People for the Ethical Treatment of Animals has launched a new offensive against fast food giant McDonald’s with a new campaign ad called McCruelty. What is most jarring about this new promo campaign is that the late Golden Girl Bea Arthur is featured in the ad with the claim that she would “roll over in her grave” if she knew what McDonald’s was up to. To me, this seems terribly offensive to the late actress’s memory but PETA maintains that they have the support of Arthur‘s son in the matter. Here is what this new PETA campaign promo photo looks like and excerpts of what it says:
A new PETA ad aimed at shaming McDonald’s into changing their chicken-slaughtering practices stars a familiar glare — one belonging to Bea Arthur. A ‘Golden Girls’-era photo of the actress appears in the ad next to the jarring headline: “McCruelty. It’s enough to make Bea Arthur roll over in her grave.” Arthur died last April of cancer shortly before her 87th birthday. Arthur was a long-time supporter of PETA when she was alive, and the ad states she left money to the animal right’s group for their campaign against McDonald’s. It begins: “Death couldn’t stop this Golden Girl from fighting the Golden Arches’ cruel slaughter practices.” The ad is running in Chicago newspapers on Thursday to reach the Illinois-based fast food company. Dan Matthews, a PETA vice president, told the New York Times that he consulted with Matt Saks, Arthur’s son, “who especially liked that the copy was in Bea’s irreverent voice.” According to the ad, PETA is using the money Arthur gave “to pressure McDonald’s to switch to a less violent, USDA-approved chicken-slaughter method” that they say would spare birds of broken legs and “being scalded to death in defeathering tanks.” The ad specifically calls out McDonald’s CEO Jim Skinner, who has resisted changing slaughtering methods. It ends with a popular saying by Arthur’s ‘Maude’ character: “God’ll get you for that.”

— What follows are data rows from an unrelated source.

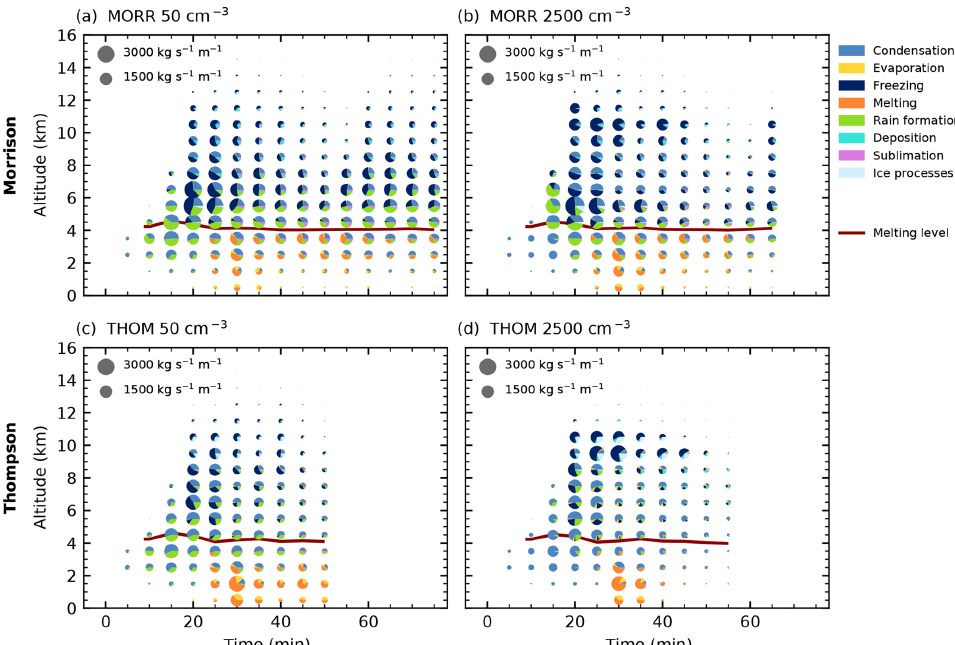
Figure 14. Temporal evolution of the microphysical process rates in CASE2 for the cleanest (a, c) and most polluted (b, d) simulations and the two bulk microphysics schemes (Morrison: a , b , Thompson: c , d ). The pie charts denote the different groups of microphysical process rates with the area proportional to the sum of the microphysical process rates in the specific altitude interval inside the cloud volume.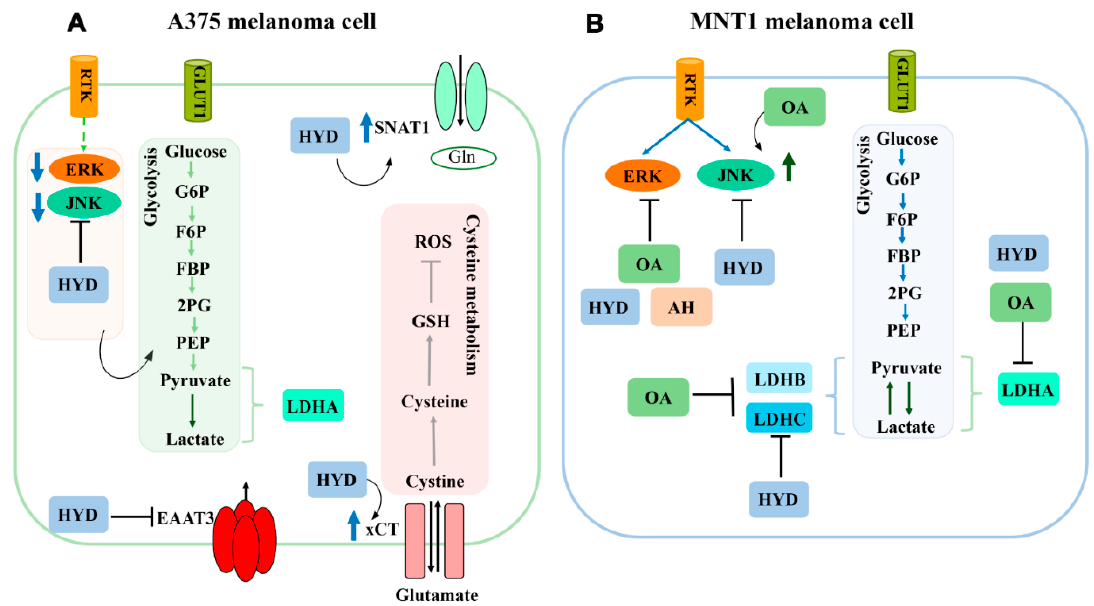
Figure 4. Schematic illustration summarizing the specific effects of oleic acid (OA), homovanillyl alcohol (HA), and hydroxytyrosol (HYD) on key metabolic pathways activated in A375 and MNT1 melanoma cell lines. ( A ) Hydroxytyrosol treatment seems to have a significant effect on A375 cells, reducing total JNK and phosphorylated ERK levels, and consequently decreasing the glycolytic rate via PKM2 inhibition. This compound also increased SNAT1 and xCT expression, probably in order to activate alternative mechanisms of energy production and detoxification in an attempt to resist the cytotoxic stimulus induced by hydroxytyrosol. EAAT3 downregulation could suggest that these cells are less dependent on the transport of L -glutamate, L -aspartate, and D -aspartate. ( B ) In MNT1 cells, hydroxytyrosol also reduced total JNK and phosphorylated ERK levels. In addition, homovanillyl alcohol and oleic acid decreased ERK phosphorylation. The glycolytic rate of this melanoma cell line was also affected by hydroxytyrosol and oleic acid treatments.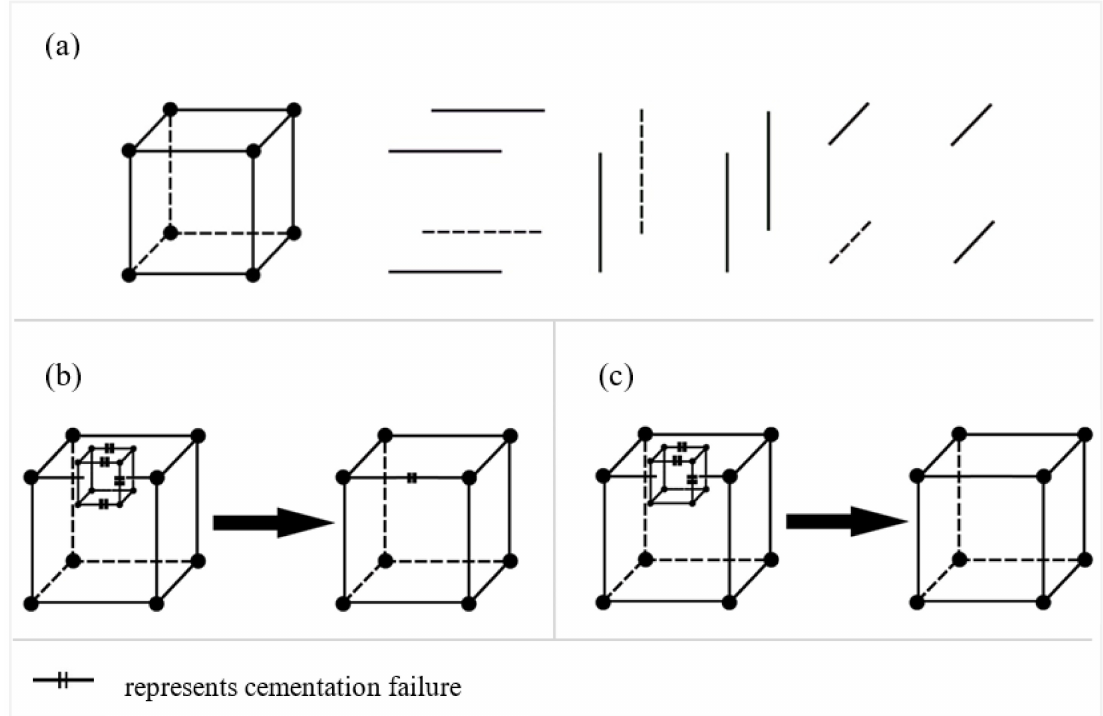
Figure 3. Schematic diagram of a soft rock renormalization transformation rule: ( a ) units and cements, ( b ) damage, ( c )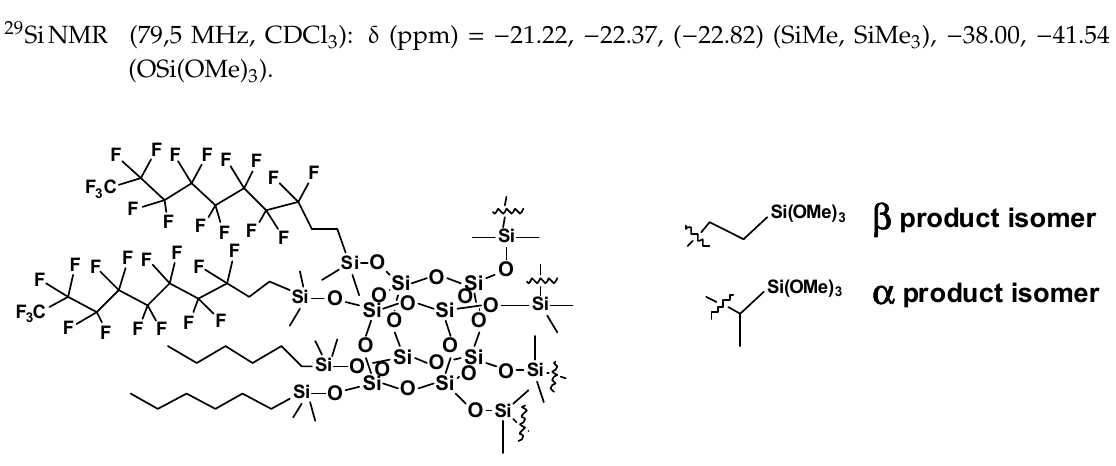
Figure 3. Structure of bis(3,3,4,4,5,5,6,6,7,7,8,8,9,9,10,10-hexadecafluorodecyldimethylsiloxy) bis(hexyl dimethylsiloxy)tetrakis((trimethoxysilyl)ethyldimethylsiloxy)pentacyclo[9.5.1.13,9.15,15.17,13]octasiloxane.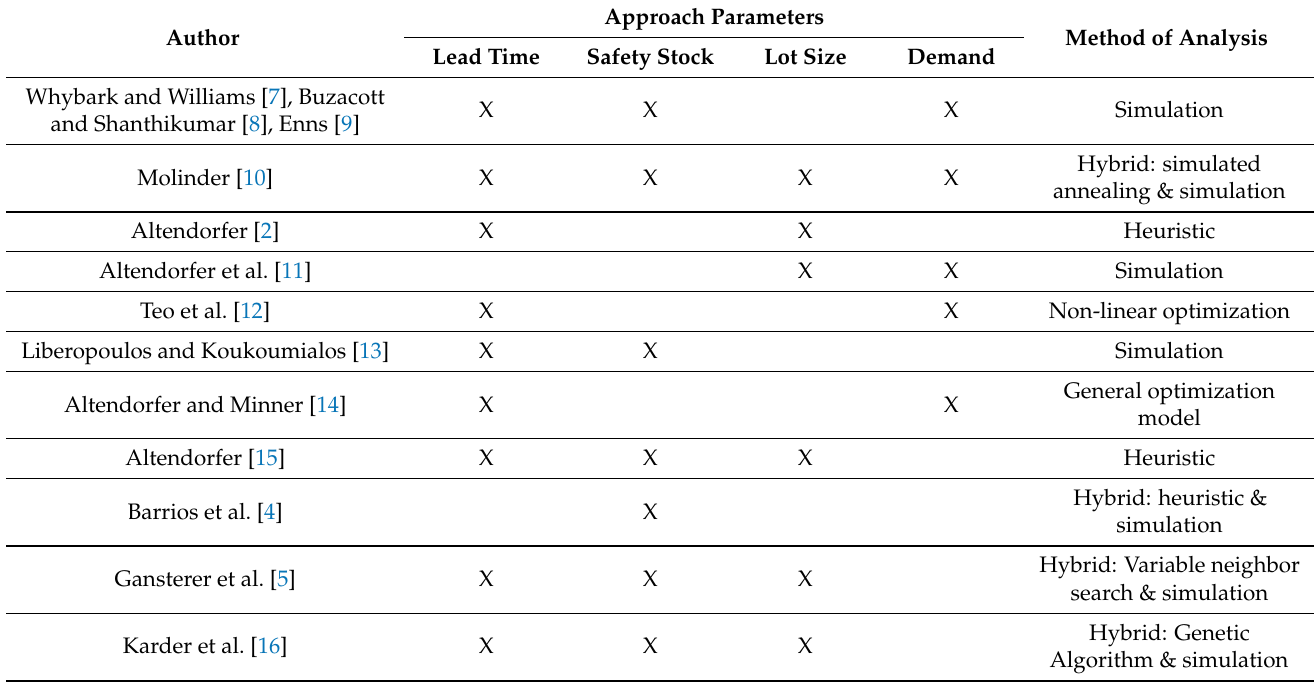
Table 1. Related work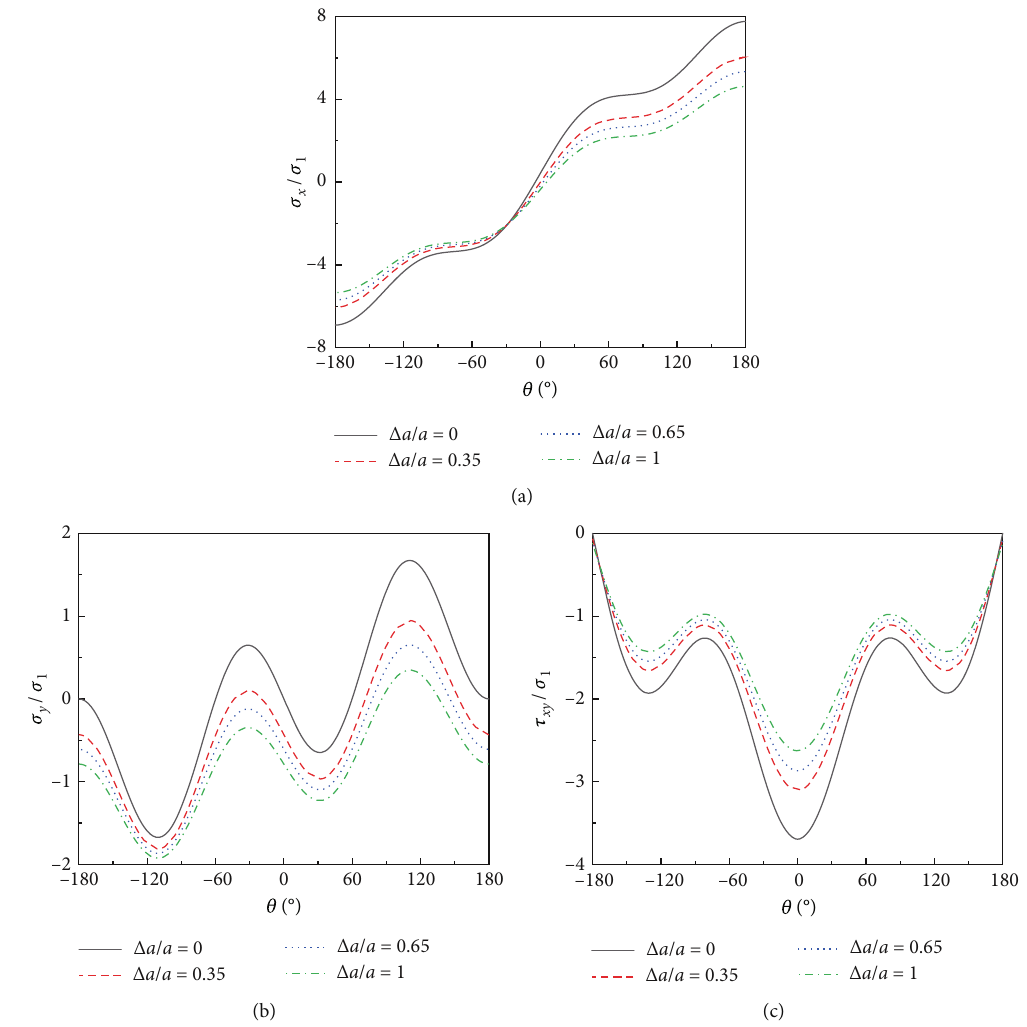
Figure 19: Comparison of normalized stress components on a circle with radius of 0.05mm around the crack tip at di ff erent closures: (a) σ ; and (c) τ . (b) σ y xy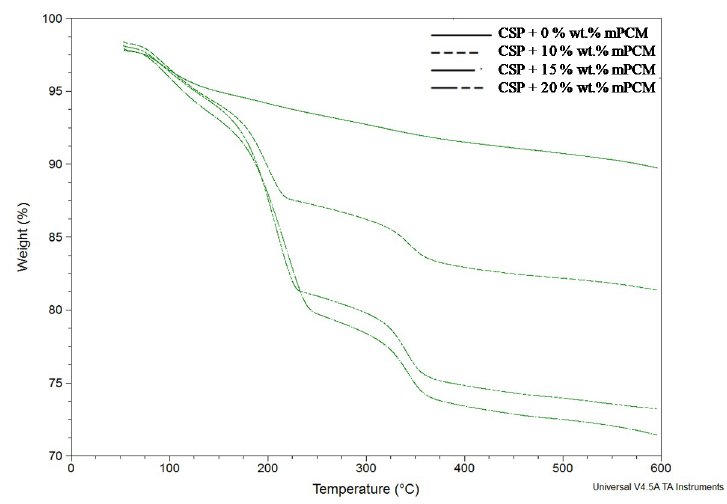
Figure 4. Thermogravimetric analysis (TGA) results comparison between the different formulations.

I suppose if Bea‘s son Matt is OK with this ad then I should be as well … I just wish that PETA used better language. Bea only died last year and, at least to me, the loss still feels very present. It seems cruel to me to be making jokes about the woman’s death so soon after her passing. It’s tricky because even tho her son approves, we can’t know if Bea would’ve been ok with an ad like this. In the end, I suppose we have to trust that her son would know best. What do y’all think?